Activity: Exactly as they appear, set down all of the records.

(Dataset entries)
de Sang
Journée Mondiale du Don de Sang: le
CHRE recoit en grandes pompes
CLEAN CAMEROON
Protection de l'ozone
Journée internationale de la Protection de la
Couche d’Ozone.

Answer to this task:
de Sang
Journée Mondiale du Don de Sang: le
CHRE recoit en grandes pompes
CLEAN CAMEROON
Protection de l'ozone
Journée internationale de la Protection de la
Couche d’Ozone.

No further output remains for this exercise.